Hepatitis C is a liver disease brought on by the hepatitis C virus: the virus can induce both chronic and acute hepatitis, varying in seriousness from a mild illness lasting a few weeks to a serious, life long illness.
What is Hepatitis C
The hepatitis C virus is a bloodborne virus and the most common modes of infection are through exposure to small quantities of blood. This may happen through injection drug use, unsafe injection practices, unsafe health care, and the transfusion of unscreened blood and blood products.
Internationally, an estimated 71 million people have chronic hepatitis C infection.
A substantial number of those who are chronically infected will acquire cirrhosis or liver cancer.
Approximately 399 000 people die annually from hepatitis C, normally from cirrhosis and hepatocellular carcinoma.
Antiviral medications can cure in excess of 95% of persons with hepatitis C infection, consequently reducing the chance of death from liver cancer and cirrhosis, but easy access to diagnosis and treatment is low.
There is at the moment no vaccine for hepatitis C; however research in this area is continuing.
Acute vs Chronic Hepatitis C
Hepatitis C virus (HCV) causes both acute and chronic infection. Acute HCV infection is typically asymptomatic, and is only very almost never (if ever) associated with life-threatening disease. About 15-- 45% of infected persons automatically clear the virus within 6 months of infection without any treatment.
The remaining 60-- 80% of persons will cultivate chronic HCV infection. Of those with chronic HCV infection, the risk of cirrhosis of the liver is between 15-- 30% within 20 years.
Your liver is your biggest internal organ and your body's workhorse. Among its many jobs are converting food into fuel, processing fat from your blood, clearing harmful toxins, and making proteins that help your blood clot. Yet this painstaking, supersized organ is vulnerable to an often hard-to-diagnose and dangerous condition called nonalcoholic fatty liver disease, or NAFLD.
Liver disease - Fatty Liver
NAFLD is defined as the appearance of fat in more than 5% of liver cells. It is the most prevalent liver disease and affects up to 25% of American adults, 60% of whom are men.
The disease increases your risk of heart disease and left untreated, NAFLD also can lead to an inflamed liver, a condition called nonalcoholic steatohepatitis (NASH).
As many as 40% of people with NAFLD develop NASH. website NASH can trigger scarring of the liver; severe scarring, called cirrhosis, increases your risk of liver cancer.
A growing problem.
Although drinking too much alcohol can cause fat escalation in the liver, NAFLD affects people who consume little or no alcohol.

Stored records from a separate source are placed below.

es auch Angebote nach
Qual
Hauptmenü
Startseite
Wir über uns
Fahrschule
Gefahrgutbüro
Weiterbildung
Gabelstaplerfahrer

Instead, the main culprit is surplus weight-- which causes extra fat to get stored in the liver-- and is connected with dyslipidemia (abnormally high LDL cholesterol levels, low HDL levels, or both), high blood pressure, and diabetes.
Fatty Liver & Obesity
As the number of overweight people has increased, so too has the prevalence of NAFLD. "Much of this can be attributed to a frequent diet of more highly processed foods and significant amounts of carbohydrates, in conjunction with more sedentary lifestyles," says Dr. Kathleen Corey, director of the Fatty Liver Disease Clinic at Harvard-affiliated Massachusetts General Hospital. But still, she adds that some individuals with fatty livers have none of these risk variables, which implies that genes can play an important role.
Developing healthy eating habits isn't as complex or as restrictive as many individuals imagine. The on sale fundamental steps are to eat mostly foods derived from plants-- vegetables, fruits, whole grains and legumes (beans, peas, lentils)-- and limit highly processed foods. Begin on your healthy diet by following the links in this article.